Qui d’autre, dans la bande dessinée contemporaine, fait du lettrage qu’elle admire ? « Craig Thomson, dans Habibi, fait un énorme travail sur la lettre et sa signification. C’est numérique, mais c’est de l’orfèvrerie. J’aime aussi ce que fait Marjane Satrapi (Persépolis), Zeina Abirached (mettre à l’abri). Ah, Catherine Meurisse aussi, qui a une écriture extrêmement violente (Humain, trop humain), manuel et manuscrit. »

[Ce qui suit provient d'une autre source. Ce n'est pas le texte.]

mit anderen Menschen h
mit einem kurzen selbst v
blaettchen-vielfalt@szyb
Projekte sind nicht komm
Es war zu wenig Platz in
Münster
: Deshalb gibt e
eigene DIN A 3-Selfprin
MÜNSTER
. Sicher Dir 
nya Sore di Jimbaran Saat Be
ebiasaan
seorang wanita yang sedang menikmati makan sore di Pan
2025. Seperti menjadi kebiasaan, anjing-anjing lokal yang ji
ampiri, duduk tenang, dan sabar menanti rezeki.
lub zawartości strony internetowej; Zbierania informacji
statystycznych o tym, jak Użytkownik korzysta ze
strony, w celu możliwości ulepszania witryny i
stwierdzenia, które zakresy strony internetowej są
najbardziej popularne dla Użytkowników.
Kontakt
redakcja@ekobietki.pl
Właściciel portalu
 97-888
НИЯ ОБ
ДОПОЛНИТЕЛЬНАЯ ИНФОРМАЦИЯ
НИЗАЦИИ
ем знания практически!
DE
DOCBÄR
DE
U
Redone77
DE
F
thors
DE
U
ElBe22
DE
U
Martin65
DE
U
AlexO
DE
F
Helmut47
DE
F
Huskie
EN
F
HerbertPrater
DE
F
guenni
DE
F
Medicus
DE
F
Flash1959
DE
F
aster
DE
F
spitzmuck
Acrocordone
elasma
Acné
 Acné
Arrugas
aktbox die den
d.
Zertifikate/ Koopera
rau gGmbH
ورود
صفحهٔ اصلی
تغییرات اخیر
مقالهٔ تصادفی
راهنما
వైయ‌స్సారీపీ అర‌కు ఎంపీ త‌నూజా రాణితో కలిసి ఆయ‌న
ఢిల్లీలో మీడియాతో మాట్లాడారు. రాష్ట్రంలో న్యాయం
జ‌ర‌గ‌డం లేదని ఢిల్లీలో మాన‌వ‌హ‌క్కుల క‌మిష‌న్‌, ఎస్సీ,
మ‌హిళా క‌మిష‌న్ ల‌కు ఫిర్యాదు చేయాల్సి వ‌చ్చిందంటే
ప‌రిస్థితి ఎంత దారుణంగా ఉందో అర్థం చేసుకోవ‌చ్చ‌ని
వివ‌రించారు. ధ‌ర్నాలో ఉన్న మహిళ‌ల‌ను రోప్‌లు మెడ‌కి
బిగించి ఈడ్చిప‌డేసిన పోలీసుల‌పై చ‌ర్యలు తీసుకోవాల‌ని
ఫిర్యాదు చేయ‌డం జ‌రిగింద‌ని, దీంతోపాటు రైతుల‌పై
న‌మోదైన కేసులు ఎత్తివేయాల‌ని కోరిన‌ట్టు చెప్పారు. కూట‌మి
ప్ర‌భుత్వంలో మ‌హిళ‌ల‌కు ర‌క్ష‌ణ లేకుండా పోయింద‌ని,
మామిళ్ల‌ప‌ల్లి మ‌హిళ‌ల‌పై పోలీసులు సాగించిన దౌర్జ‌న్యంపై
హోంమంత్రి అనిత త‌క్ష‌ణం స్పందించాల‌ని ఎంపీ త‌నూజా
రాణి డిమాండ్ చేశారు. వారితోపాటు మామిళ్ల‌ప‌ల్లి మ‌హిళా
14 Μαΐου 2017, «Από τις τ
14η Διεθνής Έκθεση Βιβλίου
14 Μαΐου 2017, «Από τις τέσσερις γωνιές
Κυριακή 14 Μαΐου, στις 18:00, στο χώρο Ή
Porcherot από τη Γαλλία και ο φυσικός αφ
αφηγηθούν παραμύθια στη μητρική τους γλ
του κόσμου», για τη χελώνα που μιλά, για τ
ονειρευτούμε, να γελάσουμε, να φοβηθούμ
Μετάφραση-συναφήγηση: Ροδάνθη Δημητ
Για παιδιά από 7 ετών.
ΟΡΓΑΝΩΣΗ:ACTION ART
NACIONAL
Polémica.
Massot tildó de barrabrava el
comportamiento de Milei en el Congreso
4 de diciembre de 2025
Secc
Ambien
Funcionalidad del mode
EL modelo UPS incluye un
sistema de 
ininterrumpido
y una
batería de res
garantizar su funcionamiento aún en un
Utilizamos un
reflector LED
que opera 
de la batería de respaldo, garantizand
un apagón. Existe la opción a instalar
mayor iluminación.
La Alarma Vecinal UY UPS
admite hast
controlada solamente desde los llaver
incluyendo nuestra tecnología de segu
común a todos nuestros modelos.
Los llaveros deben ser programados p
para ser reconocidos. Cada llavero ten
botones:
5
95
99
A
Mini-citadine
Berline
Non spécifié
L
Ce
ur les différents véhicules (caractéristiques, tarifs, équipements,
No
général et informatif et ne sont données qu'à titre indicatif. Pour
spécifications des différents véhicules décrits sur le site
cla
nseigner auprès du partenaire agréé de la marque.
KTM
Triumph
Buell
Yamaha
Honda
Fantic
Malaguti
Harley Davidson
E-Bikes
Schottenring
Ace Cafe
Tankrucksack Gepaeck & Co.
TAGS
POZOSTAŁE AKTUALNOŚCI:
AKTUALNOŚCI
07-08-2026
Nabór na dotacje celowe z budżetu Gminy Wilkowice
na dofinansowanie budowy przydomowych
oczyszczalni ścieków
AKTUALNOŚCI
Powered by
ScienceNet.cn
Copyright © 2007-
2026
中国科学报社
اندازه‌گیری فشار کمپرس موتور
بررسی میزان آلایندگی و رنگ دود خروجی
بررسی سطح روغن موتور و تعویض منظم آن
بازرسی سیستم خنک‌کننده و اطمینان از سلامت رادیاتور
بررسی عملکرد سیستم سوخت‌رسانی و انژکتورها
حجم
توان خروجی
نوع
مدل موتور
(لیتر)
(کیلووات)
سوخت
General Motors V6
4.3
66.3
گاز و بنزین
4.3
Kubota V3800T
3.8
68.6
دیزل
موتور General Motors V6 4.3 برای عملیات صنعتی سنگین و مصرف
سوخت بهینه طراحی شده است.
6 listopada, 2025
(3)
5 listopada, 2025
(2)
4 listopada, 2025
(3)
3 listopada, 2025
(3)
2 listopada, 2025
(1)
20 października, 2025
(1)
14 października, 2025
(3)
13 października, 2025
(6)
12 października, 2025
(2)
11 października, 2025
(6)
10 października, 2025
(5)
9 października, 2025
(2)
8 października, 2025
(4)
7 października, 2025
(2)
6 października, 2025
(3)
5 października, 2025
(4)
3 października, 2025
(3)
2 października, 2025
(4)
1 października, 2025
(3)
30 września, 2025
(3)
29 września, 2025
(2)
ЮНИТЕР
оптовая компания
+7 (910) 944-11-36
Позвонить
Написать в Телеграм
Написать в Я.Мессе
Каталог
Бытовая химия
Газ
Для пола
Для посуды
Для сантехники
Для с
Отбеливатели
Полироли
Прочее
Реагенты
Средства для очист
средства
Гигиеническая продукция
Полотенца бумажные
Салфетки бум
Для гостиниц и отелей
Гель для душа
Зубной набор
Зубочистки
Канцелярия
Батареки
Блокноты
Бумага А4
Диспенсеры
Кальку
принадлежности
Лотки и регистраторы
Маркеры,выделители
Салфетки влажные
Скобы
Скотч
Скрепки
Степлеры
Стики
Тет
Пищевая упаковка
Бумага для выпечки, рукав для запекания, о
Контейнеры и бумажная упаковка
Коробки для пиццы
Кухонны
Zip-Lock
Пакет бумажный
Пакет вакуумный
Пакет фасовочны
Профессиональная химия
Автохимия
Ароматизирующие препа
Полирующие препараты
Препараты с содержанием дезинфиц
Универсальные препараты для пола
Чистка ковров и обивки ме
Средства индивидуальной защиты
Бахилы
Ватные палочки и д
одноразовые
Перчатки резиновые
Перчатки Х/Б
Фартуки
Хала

Saena Delacroix-Sadighiyan a quitté son poste de chercheuse en sociologie début 2023 pour se lancer davantage dans ses projets de romans graphiques – collectifs et solo -, d’expositions de calligraphie et de performances calligraphiques, lorsqu’elle écrit avec les cheveux d’Inès Weill-Rochant , Par exemple. « Je me donne un an et demi, puis je refais un rapport financier et je vois. Et d’ici là, elle veut déconstruire encore plus tous ces codes qu’elle connaît, et qu’elle enseigne aussi désormais.